時間が取れたので、読みかけの「おらおらでひとりいぐも」を手に取りました。

 

 夫の急死を乗り越えて行く過程が頭の中の幾人もの自分とのやりとりによって徐々に

自分に立ち帰っていくのが時にユーモラスで、一気に読み進みました。夫や子供に囲まれていた平和な主婦の生活も幸せであったが、自分一人の自立した自由な生活も手にして別の幸せにも目覚める主人公の老後が頼もしく思いました。

 

 つい対照的だった先日亡くなった友人に思いを馳せてしまいます。
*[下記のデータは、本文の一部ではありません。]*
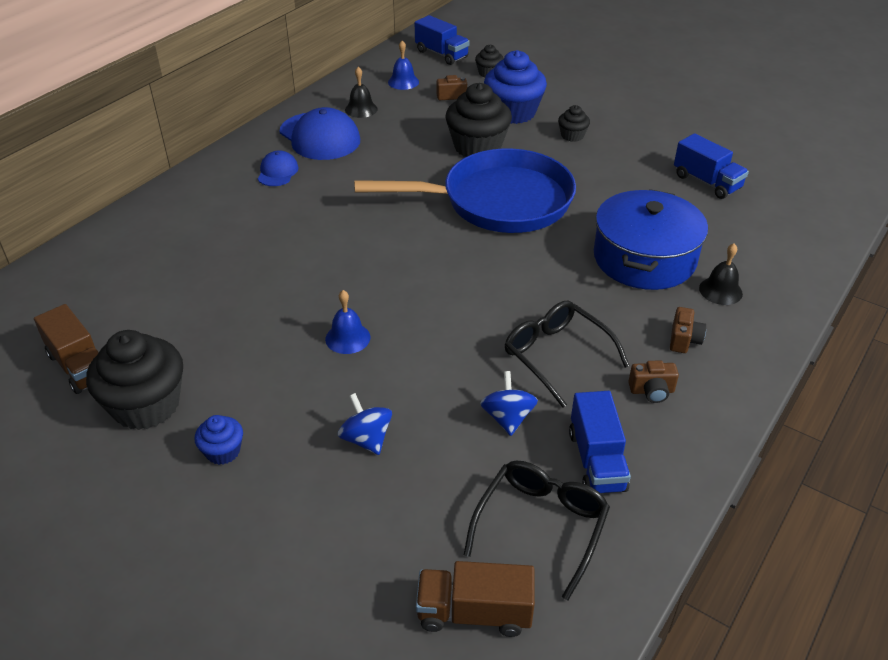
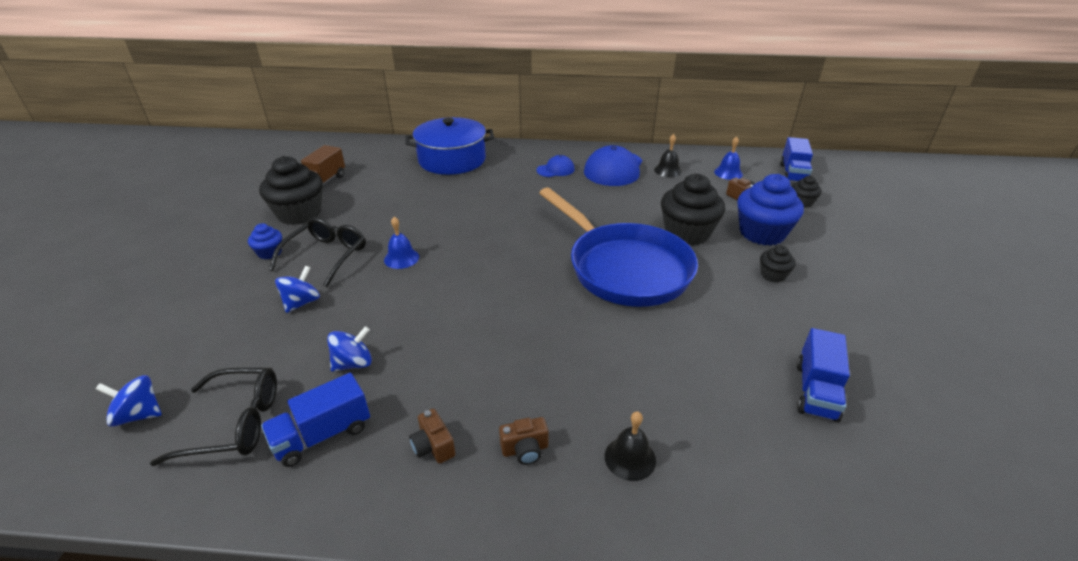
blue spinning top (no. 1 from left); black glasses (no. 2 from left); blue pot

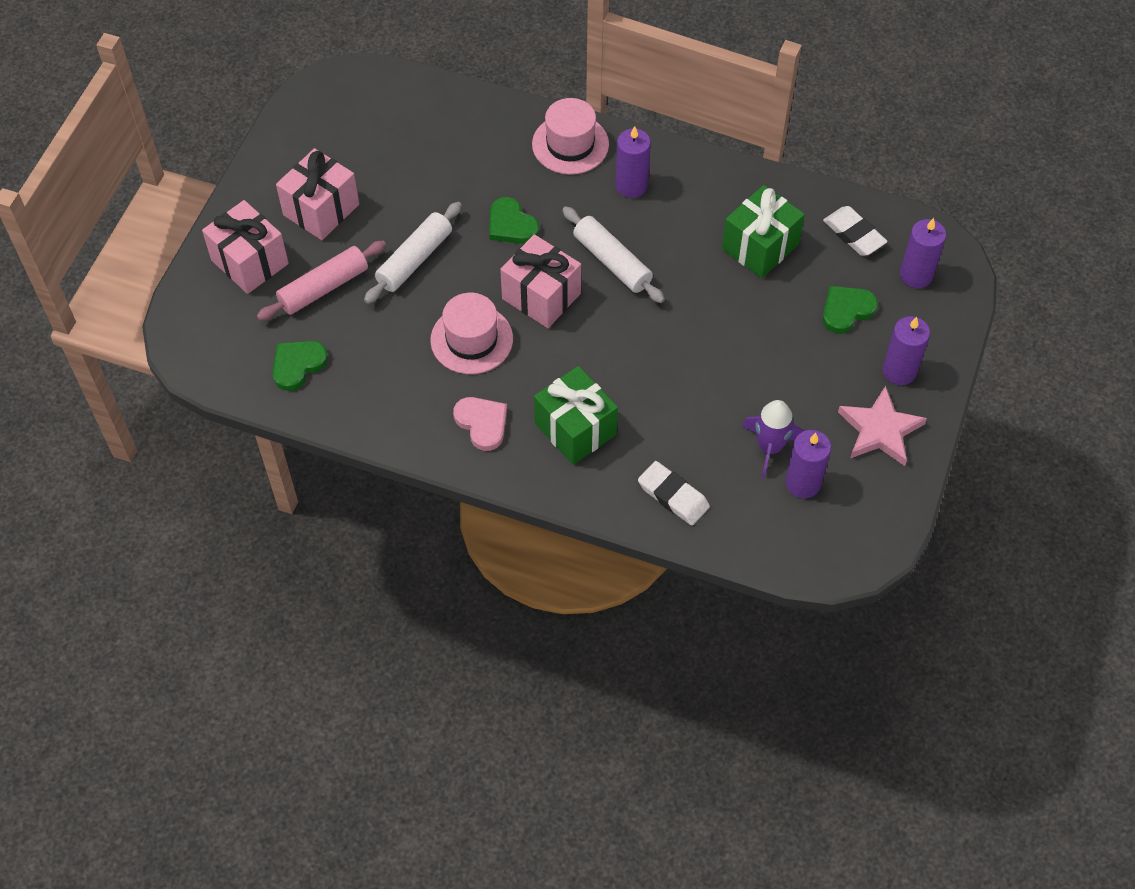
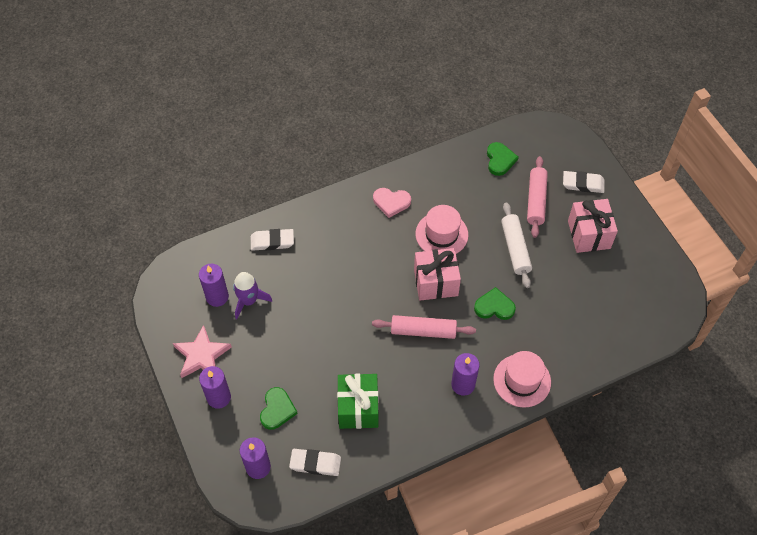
white eraser (no. 3 from left); green gift (no. 1 from left in the first image); pink rolling pin (no. 1 from left)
寺内貫太郎のようなご主人に仕えて、ご長男の会葬御礼の挨拶文の中に「・・・家の中を完璧にこなし・・・父の介護に尽力を注ぎ、いつの日も家族のために尽くしてくれた母に感謝の思いが尽きません。・・・・」長文の中の一文ですが私の目から見ても、本当に完璧な主婦でした。

 

 ご主人を家に残して外出は、月に一度の食事会のボランティアの集まりぐらいでした。ご主人を亡くされて、哀しみが癒えたら外へ連れ出そうと思っていたのですが、

もう余力は残っていなかったようです。ご主人の後を追ってしまいました。

 

 「おらおらで・・・」の作者若竹千佐子さんは、新日本婦人の会のお仲間と聞いて

親しみが増しました。63才の新人と言われて急に脚光を浴びてさぞ多忙な生活になってしまったことでしょう。ゆとり有る老後を送って頂きたいものです。

 

 デイケアから帰った主人のバッグには新しい歌集が入っていました。毎日毎日同じ歌を繰り返していましたが、今日からは違う歌が聞かれます。夕食の準備をしていると

「夏が来れば思い出す~♪」と歌い出しました。私も一緒に「遙かな尾瀬~」。